PROBLEM
The whole listing should come back exactly as written, except for the pictures.

═════ RECORDS TO PROCESS ═════

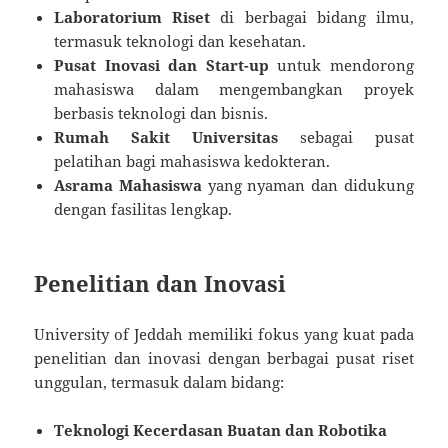
Laboratorium Riset
di berbagai bidang ilmu,
termasuk teknologi dan kesehatan.
Pusat Inovasi dan Start-up
untuk mendorong
mahasiswa dalam mengembangkan proyek
berbasis teknologi dan bisnis.
Rumah Sakit Universitas
sebagai pusat
pelatihan bagi mahasiswa kedokteran.
Asrama Mahasiswa
yang nyaman dan didukung
dengan fasilitas lengkap.
Penelitian dan Inovasi
University of Jeddah memiliki fokus yang kuat pada
penelitian dan inovasi dengan berbagai pusat riset
unggulan, termasuk dalam bidang:
Teknologi Kecerdasan Buatan dan Robotika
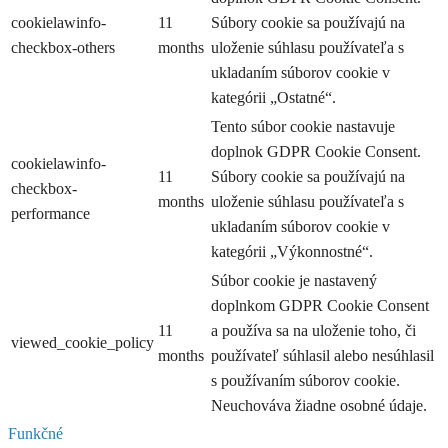
cookielawinfo-
11
Súbory cookie sa používajú na
checkbox-others
months
uloženie súhlasu používateľa s
ukladaním súborov cookie v
kategórii „Ostatné“.
Tento súbor cookie nastavuje
doplnok GDPR Cookie Consent.
cookielawinfo-
11
Súbory cookie sa používajú na
checkbox-
months
uloženie súhlasu používateľa s
performance
ukladaním súborov cookie v
kategórii „Výkonnostné“.
Súbor cookie je nastavený
doplnkom GDPR Cookie Consent
11
a používa sa na uloženie toho, či
viewed_cookie_policy
months
používateľ súhlasil alebo nesúhlasil
s používaním súborov cookie.
Neuchováva žiadne osobné údaje.
Funkčné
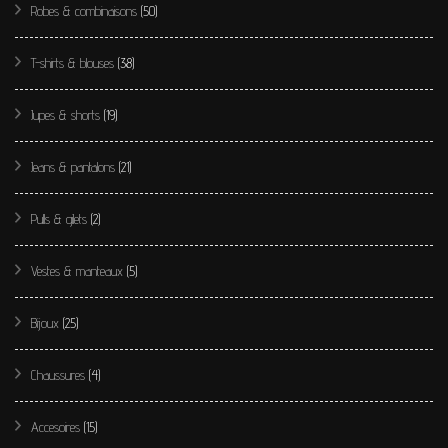
Robes & combinaisons
(50)
T-shirts & blouses
(38)
Jupes & shorts
(19)
Jeans & pantalons
(21)
Pulls & gilets
(2)
Vestes & manteaux
(5)
Bijoux
(25)
Chaussures
(4)
Accesoires
(15)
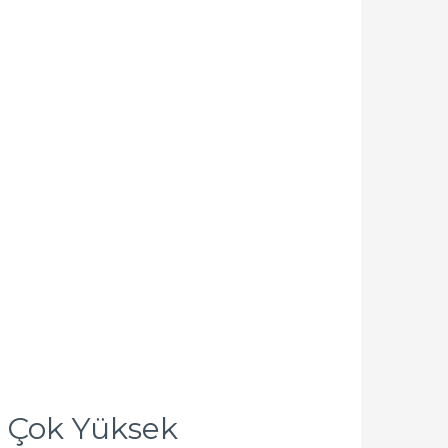
 Çok Yüksek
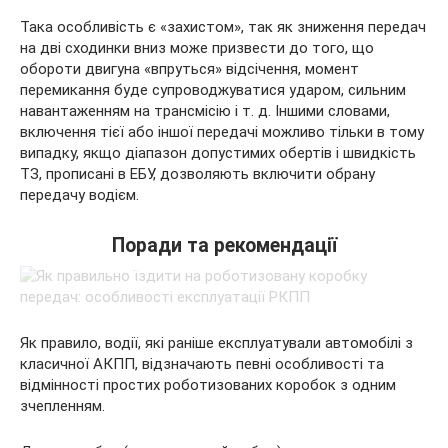
Така особливість є «захистом», так як зниження передач
на дві сходинки вниз може призвести до того, що
обороти двигуна «впруться» відсічення, момент
перемикання буде супроводжуватися ударом, сильним
навантаженням на трансмісію і т. д. Іншими словами,
включення тієї або іншої передачі можливо тільки в тому
випадку, якщо діапазон допустимих обертів і швидкість
ТЗ, прописані в ЕБУ, дозволяють включити обрану
передачу водієм.
Поради та рекомендації
Як правило, водії, які раніше експлуатували автомобілі з
класичної АКПП, відзначають певні особливості та
відмінності простих роботизованих коробок з одним
зчепленням.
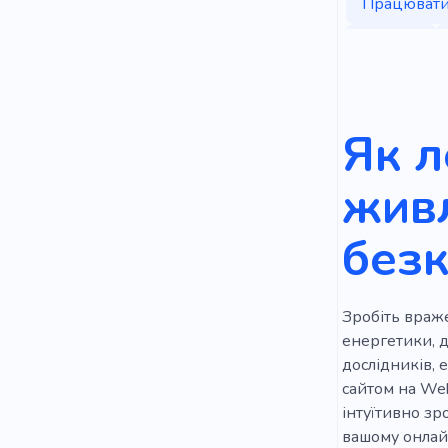
Працюват
Будівля
Консультац
Кабінет дл
Як л
Інвестиції
жив
Сонячна ба
без
Управління
Фінанси
Зробіть враже
Інформаці
енергетики, д
Підприємн
дослідників, 
сайтом на Web
Спеціаліст
інтуїтивно зр
вашому онлайн
Підтримка 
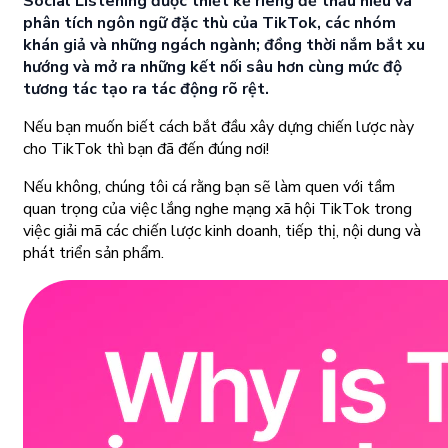
Social Listening được thiết kế riêng để thấu hiểu và
phân tích ngôn ngữ đặc thù của TikTok, các nhóm
khán giả và những ngách ngành; đồng thời nắm bắt xu
hướng và mở ra những kết nối sâu hơn cùng mức độ
tương tác tạo ra tác động rõ rệt.
Nếu bạn muốn biết cách bắt đầu xây dựng chiến lược này
cho TikTok thì bạn đã đến đúng nơi!
Nếu không, chúng tôi cá rằng bạn sẽ làm quen với tầm
quan trọng của việc lắng nghe mạng xã hội TikTok trong
việc giải mã các chiến lược kinh doanh, tiếp thị, nội dung và
phát triển sản phẩm.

═════

RESPONSE
Laboratorium Riset
di berbagai bidang ilmu,
termasuk teknologi dan kesehatan.
Pusat Inovasi dan Start-up
untuk mendorong
mahasiswa dalam mengembangkan proyek
berbasis teknologi dan bisnis.
Rumah Sakit Universitas
sebagai pusat
pelatihan bagi mahasiswa kedokteran.
Asrama Mahasiswa
yang nyaman dan didukung
dengan fasilitas lengkap.
Penelitian dan Inovasi
University of Jeddah memiliki fokus yang kuat pada
penelitian dan inovasi dengan berbagai pusat riset
unggulan, termasuk dalam bidang:
Teknologi Kecerdasan Buatan dan Robotika
cookielawinfo-
11
Súbory cookie sa používajú na
checkbox-others
months
uloženie súhlasu používateľa s
ukladaním súborov cookie v
kategórii „Ostatné“.
Tento súbor cookie nastavuje
doplnok GDPR Cookie Consent.
cookielawinfo-
11
Súbory cookie sa používajú na
checkbox-
months
uloženie súhlasu používateľa s
performance
ukladaním súborov cookie v
kategórii „Výkonnostné“.
Súbor cookie je nastavený
doplnkom GDPR Cookie Consent
11
a používa sa na uloženie toho, či
viewed_cookie_policy
months
používateľ súhlasil alebo nesúhlasil
s používaním súborov cookie.
Neuchováva žiadne osobné údaje.
Funkčné
Robes & combinaisons
(50)
T-shirts & blouses
(38)
Jupes & shorts
(19)
Jeans & pantalons
(21)
Pulls & gilets
(2)
Vestes & manteaux
(5)
Bijoux
(25)
Chaussures
(4)
Accesoires
(15)
 Çok Yüksek
Така особливість є «захистом», так як зниження передач
на дві сходинки вниз може призвести до того, що
обороти двигуна «впруться» відсічення, момент
перемикання буде супроводжуватися ударом, сильним
навантаженням на трансмісію і т. д. Іншими словами,
включення тієї або іншої передачі можливо тільки в тому
випадку, якщо діапазон допустимих обертів і швидкість
ТЗ, прописані в ЕБУ, дозволяють включити обрану
передачу водієм.
Поради та рекомендації
Як правило, водії, які раніше експлуатували автомобілі з
класичної АКПП, відзначають певні особливості та
відмінності простих роботизованих коробок з одним
зчепленням.
Працюват
Будівля
Консультац
Кабінет дл
Як л
Інвестиції
жив
Сонячна ба
без
Управління
Фінанси
Зробіть враже
Інформаці
енергетики, д
Підприємн
дослідників, 
сайтом на Web
Спеціаліст
інтуїтивно зр
вашому онлайн
Підтримка 
Social Listening được thiết kế riêng để thấu hiểu và
phân tích ngôn ngữ đặc thù của TikTok, các nhóm
khán giả và những ngách ngành; đồng thời nắm bắt xu
hướng và mở ra những kết nối sâu hơn cùng mức độ
tương tác tạo ra tác động rõ rệt.
Nếu bạn muốn biết cách bắt đầu xây dựng chiến lược này
cho TikTok thì bạn đã đến đúng nơi!
Nếu không, chúng tôi cá rằng bạn sẽ làm quen với tầm
quan trọng của việc lắng nghe mạng xã hội TikTok trong
việc giải mã các chiến lược kinh doanh, tiếp thị, nội dung và
phát triển sản phẩm.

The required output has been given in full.